--- 抜粋文 ---

It's a beautiful day

取るに足らない、ささやかな出来事について

傘をさすタイミング

タイミングって難しいけど、最近難しいと思うのが傘をさすタイミングだ。言い換えると、傘をいつさせばいいのかの判断が難しいのだ。

雨が降ったらさせばいいじゃない、とあなたは言うかもしれない。
でも、雨というのはそんな、善か悪か、丁か半か、みたいな二元論で語れるようなものではない。
晴れてたのに、次の瞬間にどじゃあっと降り出して、傘をさすのが間に合わなくてびしょびしょになるって、日本ではあまりない。
「雨が降ってない」と「雨が降ってる」の間には無限のグラデーションが広がっているのだ。

 

例えば、道を歩いている。まだ雨は降っていないので、これを「降ってない」フェイズと呼ぼう。
そのうちに、最近広がってきた額の生え際に雨粒がポツリと落ちたら、それは「あれ、雨?」フェイズだ。
もう少し歩いてると、雨粒がポツリポツリと落ちて来る、そしたら、「あ、雨だ」フェイズの到来だ。
もっと雨粒が多くなると、今度は足早になって、いよいよ「降ってきた」フェイズとなる。
もっと細かく書くと、無数のフェイズがあるのだけれど、問題はフェイズの定義ではなくて、そのフェイズのどこで傘をさすのが正解なのか、ということなのだ。

早い段階で降りかたがクレッシェンドしてくれれば、傘をさすという決断も容易だけど、じわじわ雨脚が強まるタイプの降りかたをする場合は、折りたたみ傘を取り出すのをぐすぐす遅らせることになり、結局家に到着する頃には、割と濡れていることになったりする。

なら、そんなめんどくさいこと言わずに、早めにさしたら、という向きもあろう。
早めにさすというのは、「あれ、雨?」フェイズとか、「あ、雨だ」フェイズでさしてしまうということだ。そこには男の沽券がかかっているような気がする。
こんな小雨でもさすのか俺という男は、ということだ。

あと、もしかするとこれが一番重要な気もするんだけど、傘が濡れるのが嫌なんだと思う。ぽつぽつ雨が降っていても、家まで傘を使わずに帰ることができたら、なんとなく得した気分になるのだ。きっとみんなそうじゃないかな。

つまり、傘をいつさすかという問題は、男のプライドの大きさと器の小ささのせめぎ合いなのではないだろうか。

--- データ ---

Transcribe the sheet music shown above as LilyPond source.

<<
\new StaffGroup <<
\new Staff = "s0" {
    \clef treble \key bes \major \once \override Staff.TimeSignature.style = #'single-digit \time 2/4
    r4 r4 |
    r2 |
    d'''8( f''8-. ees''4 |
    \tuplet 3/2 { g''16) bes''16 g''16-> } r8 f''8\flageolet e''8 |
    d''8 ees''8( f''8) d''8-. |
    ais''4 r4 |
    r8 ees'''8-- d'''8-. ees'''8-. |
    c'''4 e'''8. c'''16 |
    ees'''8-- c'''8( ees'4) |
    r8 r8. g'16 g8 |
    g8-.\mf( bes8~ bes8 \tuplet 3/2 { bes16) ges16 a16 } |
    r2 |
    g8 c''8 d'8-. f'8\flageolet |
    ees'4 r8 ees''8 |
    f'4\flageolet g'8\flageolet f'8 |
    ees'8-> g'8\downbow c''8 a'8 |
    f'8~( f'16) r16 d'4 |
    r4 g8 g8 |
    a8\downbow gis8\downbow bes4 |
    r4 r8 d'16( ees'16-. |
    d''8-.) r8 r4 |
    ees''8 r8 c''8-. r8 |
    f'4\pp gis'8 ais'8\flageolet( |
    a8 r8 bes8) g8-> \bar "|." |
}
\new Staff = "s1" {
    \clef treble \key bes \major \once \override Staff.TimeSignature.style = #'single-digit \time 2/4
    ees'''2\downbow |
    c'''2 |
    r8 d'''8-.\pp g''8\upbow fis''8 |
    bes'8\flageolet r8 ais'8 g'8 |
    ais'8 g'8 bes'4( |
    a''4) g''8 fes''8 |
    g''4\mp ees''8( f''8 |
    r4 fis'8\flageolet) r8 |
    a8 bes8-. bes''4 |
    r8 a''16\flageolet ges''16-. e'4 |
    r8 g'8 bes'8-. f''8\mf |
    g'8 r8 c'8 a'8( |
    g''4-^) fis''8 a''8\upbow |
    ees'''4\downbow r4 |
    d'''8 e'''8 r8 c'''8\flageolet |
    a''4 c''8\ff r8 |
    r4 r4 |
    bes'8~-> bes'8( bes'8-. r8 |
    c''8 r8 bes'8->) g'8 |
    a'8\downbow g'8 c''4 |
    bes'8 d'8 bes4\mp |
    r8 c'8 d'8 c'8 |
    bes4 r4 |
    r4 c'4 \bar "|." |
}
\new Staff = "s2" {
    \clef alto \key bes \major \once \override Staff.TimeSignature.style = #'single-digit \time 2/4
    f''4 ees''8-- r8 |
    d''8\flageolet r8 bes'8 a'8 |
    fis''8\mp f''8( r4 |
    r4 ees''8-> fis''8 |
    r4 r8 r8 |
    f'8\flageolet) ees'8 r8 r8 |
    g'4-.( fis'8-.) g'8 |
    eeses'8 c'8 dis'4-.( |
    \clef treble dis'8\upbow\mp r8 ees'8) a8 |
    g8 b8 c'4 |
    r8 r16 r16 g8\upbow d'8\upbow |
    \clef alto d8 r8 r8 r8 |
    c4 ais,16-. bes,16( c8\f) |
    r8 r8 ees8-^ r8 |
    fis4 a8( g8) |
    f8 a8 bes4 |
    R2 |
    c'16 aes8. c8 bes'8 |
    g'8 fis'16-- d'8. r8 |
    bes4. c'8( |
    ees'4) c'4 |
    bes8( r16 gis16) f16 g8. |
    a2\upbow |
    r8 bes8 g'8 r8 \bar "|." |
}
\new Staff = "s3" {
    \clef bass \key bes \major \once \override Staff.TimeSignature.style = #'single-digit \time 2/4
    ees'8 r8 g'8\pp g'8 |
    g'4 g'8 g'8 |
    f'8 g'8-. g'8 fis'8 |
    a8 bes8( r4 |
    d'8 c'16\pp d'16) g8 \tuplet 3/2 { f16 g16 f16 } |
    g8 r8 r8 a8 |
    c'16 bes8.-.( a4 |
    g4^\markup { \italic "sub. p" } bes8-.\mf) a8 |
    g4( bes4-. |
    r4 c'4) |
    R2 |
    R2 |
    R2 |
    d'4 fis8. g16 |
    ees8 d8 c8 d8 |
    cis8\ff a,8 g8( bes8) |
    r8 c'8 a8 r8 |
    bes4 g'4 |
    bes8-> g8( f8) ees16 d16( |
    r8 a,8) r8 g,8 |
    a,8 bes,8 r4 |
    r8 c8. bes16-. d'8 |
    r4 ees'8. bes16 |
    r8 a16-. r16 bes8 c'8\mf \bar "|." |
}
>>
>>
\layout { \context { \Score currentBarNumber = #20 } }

---

#### 練習問題:
1: 傘をさすタイミングの文章から、「晴れてたのに、次の瞬間にどじ」を含む言葉で始まり「解なのか、ということなのだ。」で終わる部分を、一字も変えずに書き写してください。
2: 傘をさすタイミングの文章で、書き手が早めに傘をささないのはなぜですか。文章に書かれている理由を一〜三文で説明してください。
3: 傘をさすタイミングの文章にある「「雨が降ってない」と「雨が降ってる」の間には無限のグラデーションが広がっているのだ。」という一文を英語に訳してください。

#### 解答例:
1:
晴れてたのに、次の瞬間にどじゃあっと降り出して、傘をさすのが間に合わなくてびしょびしょになるって、日本ではあまりない。
「雨が降ってない」と「雨が降ってる」の間には無限のグラデーションが広がっているのだ。

 

例えば、道を歩いている。まだ雨は降っていないので、これを「降ってない」フェイズと呼ぼう。
そのうちに、最近広がってきた額の生え際に雨粒がポツリと落ちたら、それは「あれ、雨?」フェイズだ。
もう少し歩いてると、雨粒がポツリポツリと落ちて来る、そしたら、「あ、雨だ」フェイズの到来だ。
もっと雨粒が多くなると、今度は足早になって、いよいよ「降ってきた」フェイズとなる。
もっと細かく書くと、無数のフェイズがあるのだけれど、問題はフェイズの定義ではなくて、そのフェイズのどこで傘をさすのが正解なのか、ということなのだ。

2: こんな小雨で傘をさすのは男の沽券にかかわる気がするからです。さらに、傘が濡れるのが嫌なうえ、傘を使わずに家まで帰れると、なんとなく得した気分になるからです。

3: Between "it's not raining" and "it's raining" lies an infinite gradation.